Option 3 should be the easiest of the three, and would go someway towards fixing this problem, but still won't provide obvious error messages. In general though I think this could be helpful for other possible segfaults, suppose raising a "BlenderInternalSegfault" exception (for example) in python land. This would enable some level of recovery from this and other bugs, and make it obvious that it was a problem in the python code that caused the issue, and not a problem in blender. Option 3 could also be implemented even if one of the other two is also implemented.

This is not the first time I've encountered a segfault caused from python code.
I would love to help implementing any of these three solutions, if there is enthusiasm to merge such a fix.

Thoughts?

Thanks.

The root cause of the thread-unsafety is the multi-threaded nature of the dependency graph evaluation. This is necessary to get a decent performance on modern multi-core/multi-threading CPUs. This can be resolved by adding mutexes/locks, but that will reduce Blender's performance.
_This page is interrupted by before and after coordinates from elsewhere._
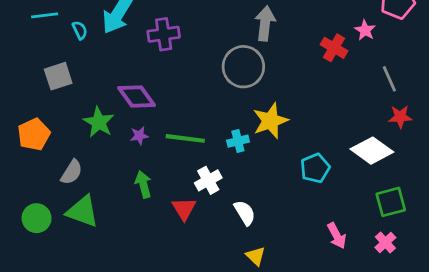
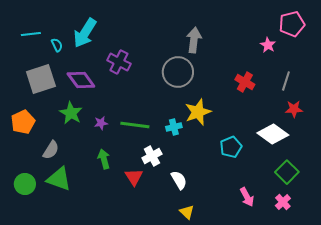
purple cross: (164, 34) -> (119, 62), moved, turned 35
red cross: (334, 48) -> (245, 82), moved
gray square: (58, 76) -> (41, 79), size x1.4
gray line: (389, 79) -> (286, 81), turned 42
purple diamond: (137, 96) -> (81, 80), moved
green square: (391, 202) -> (287, 172), turned -30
In a similar way, refusing to change data from Python when "Lock Interface" is disabled would require a check on each and every data change. This is also very likely to cause performance issues. The last option also isn't that easy, as it requires clean handling of a segmentation fault (which isn't possible except with rather hacky code). I'm happy to be proven wrong here, though.

@Sybren A. Stüvel (sybren) After a little bit of reading the python C api docs, I've found it to be fairly easy to generate a python backtrace upon a segfault. And given that it's easy to catch a segfault (in linux at least, I haven't tried windows) without doing anything hacky, I have been able to get blender to provide a python backtrace when python code causes a segfault.
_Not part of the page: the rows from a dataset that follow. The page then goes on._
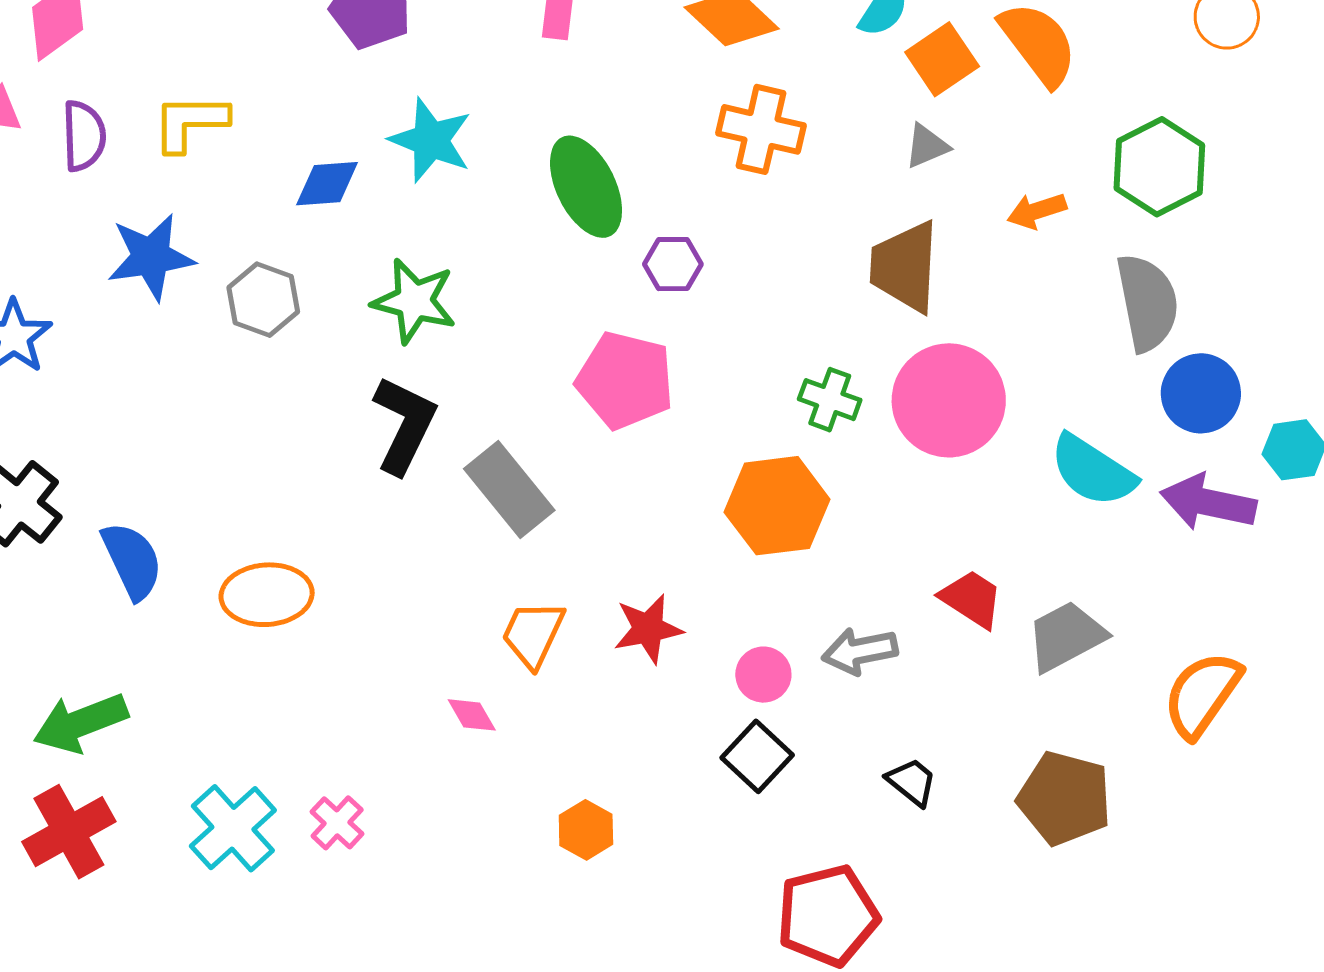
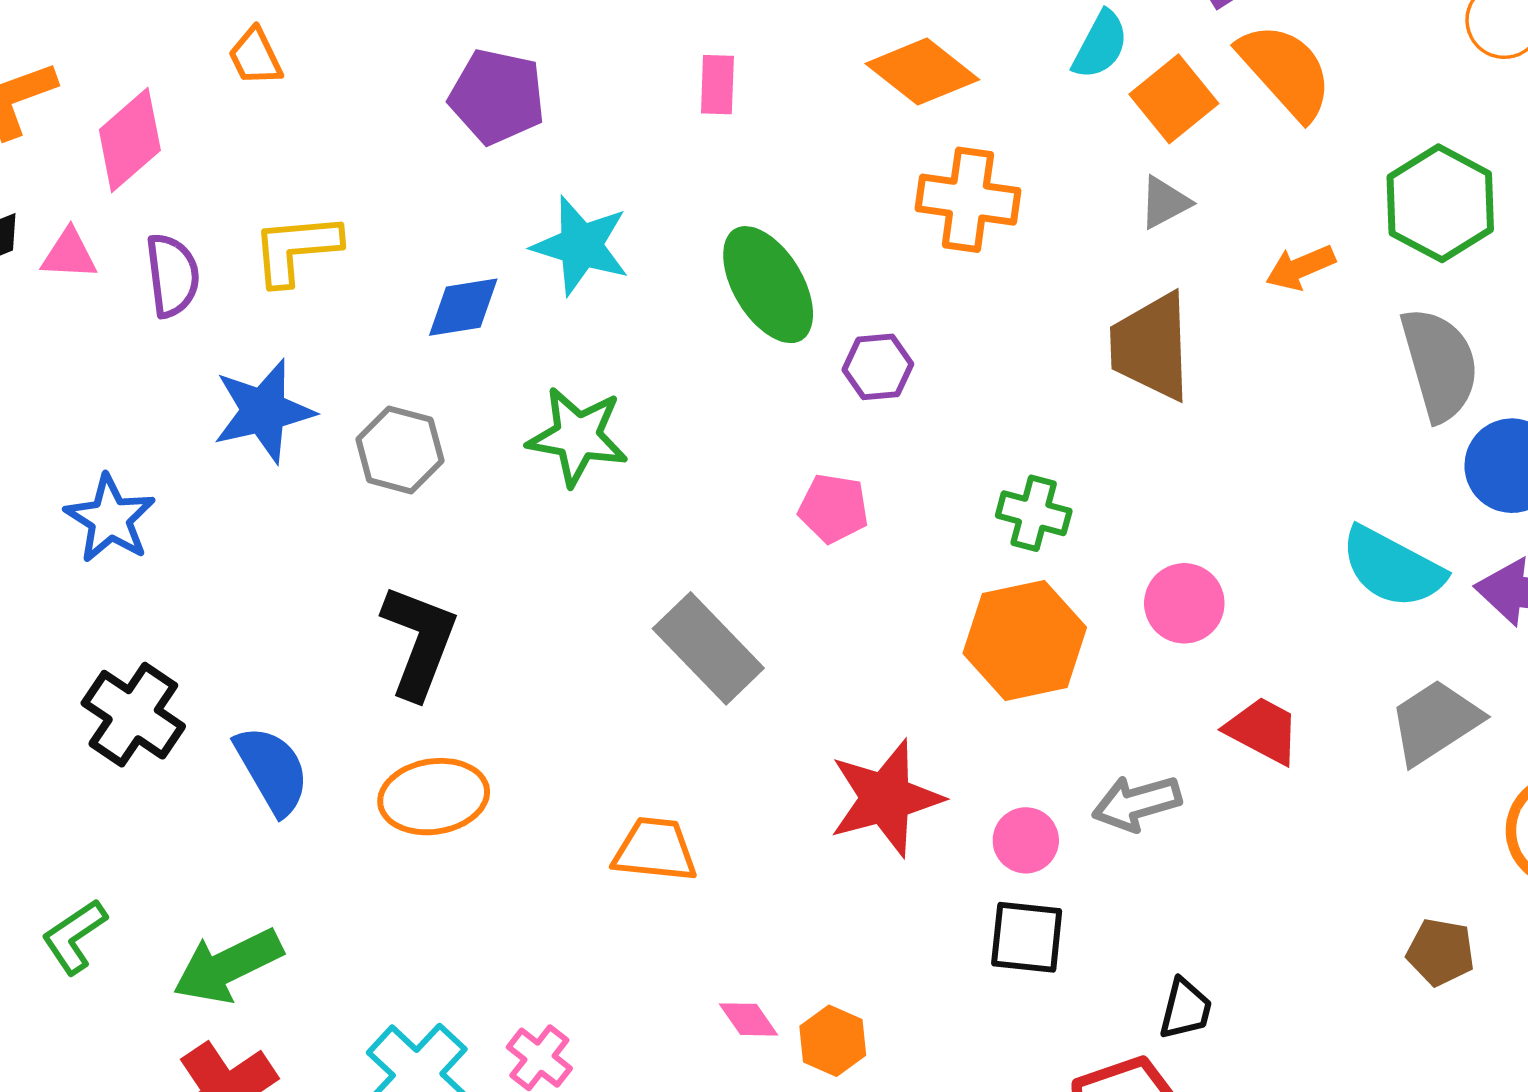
pink pentagon: (625, 380) -> (833, 508), size x0.6
green cross: (830, 400) -> (1034, 513), moved
pink circle: (949, 400) -> (1184, 603), moved, size x0.6
black L-shape: (404, 425) -> (419, 641), moved
red star: (648, 629) -> (886, 798), size x1.4
orange trapezoid: (533, 634) -> (655, 850), moved, turned 76
gray trapezoid: (1066, 636) -> (1435, 722), moved
pink diamond: (472, 715) -> (748, 1019), moved
black square: (757, 756) -> (1027, 937), turned -32
black trapezoid: (912, 782) -> (1185, 1009), moved, turned 70
brown pentagon: (1064, 798) -> (1441, 952), moved, size x0.6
https://developer.blender.org/differential/diff/27377/

Would you mind taking a look at this patch and letting me know what you think of it?
It almost certainly doesn't work on windows, so the patch will need some work on that front.
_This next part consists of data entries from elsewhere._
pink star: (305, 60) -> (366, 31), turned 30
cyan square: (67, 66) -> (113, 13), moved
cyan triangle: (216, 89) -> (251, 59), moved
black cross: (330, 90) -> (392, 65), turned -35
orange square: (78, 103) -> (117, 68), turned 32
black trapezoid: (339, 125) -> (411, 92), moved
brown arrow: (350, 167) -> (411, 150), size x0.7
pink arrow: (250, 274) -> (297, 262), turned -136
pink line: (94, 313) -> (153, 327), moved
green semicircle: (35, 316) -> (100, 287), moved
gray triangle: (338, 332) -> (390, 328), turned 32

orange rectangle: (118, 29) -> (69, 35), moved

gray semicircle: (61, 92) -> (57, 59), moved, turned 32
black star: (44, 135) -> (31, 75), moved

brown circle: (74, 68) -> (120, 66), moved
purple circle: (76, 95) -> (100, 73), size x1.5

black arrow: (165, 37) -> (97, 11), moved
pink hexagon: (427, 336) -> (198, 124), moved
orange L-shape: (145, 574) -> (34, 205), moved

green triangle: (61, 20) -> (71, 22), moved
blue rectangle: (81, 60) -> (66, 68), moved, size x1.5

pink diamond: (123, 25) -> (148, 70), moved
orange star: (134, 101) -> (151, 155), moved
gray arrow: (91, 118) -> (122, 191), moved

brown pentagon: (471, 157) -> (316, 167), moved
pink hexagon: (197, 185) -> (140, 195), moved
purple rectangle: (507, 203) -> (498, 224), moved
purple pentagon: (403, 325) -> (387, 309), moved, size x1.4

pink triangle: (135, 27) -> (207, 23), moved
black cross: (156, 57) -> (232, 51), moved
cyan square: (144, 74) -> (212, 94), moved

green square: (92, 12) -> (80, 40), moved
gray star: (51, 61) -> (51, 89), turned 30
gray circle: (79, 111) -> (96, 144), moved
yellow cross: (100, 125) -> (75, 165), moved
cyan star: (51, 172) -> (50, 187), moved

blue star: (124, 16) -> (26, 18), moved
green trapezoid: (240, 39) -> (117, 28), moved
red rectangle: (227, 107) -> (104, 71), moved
Also, I'm not sure what the normal etiquette is on blender's phabricator is, should I open another ticket for this? (It's related to _this_ issue, but it's also just the addition of a debugging feature)

Previously I would get this output on a segfault:

Writing: /tmp/test_segfault.crash.txt
fish: “../build_linux_debug/bin/blender” terminated by signal SIGSEGV (Address boundary error)
daniel@dan-l13 ~/b/blender (master) [SIGSEGV]>

This patch enables me now to have some clue of where the problem occurred.

Segfault at 0x70 during execution of python code.
This could be either a blender bug or a user-provided python bug.
Stack trace (most recent call first):
  File "/home/daniel/Downloads/test_segfault.blend/test.py", line 16 in handler
Writing: /tmp/test_segfault.crash.txt
fish: “../build_linux_debug/bin/blender” terminated by signal SIGSEGV (Address boundary error)
daniel@dan-l13 ~/b/blender (master) [SIGSEGV]>

Also, I'm not sure what the normal etiquette is on blender's phabricator is, should I open another ticket for this? (It's related to _this_ issue, but it's also just the addition of a debugging feature)

We can discuss the patch at D8457, no need to open another ticket.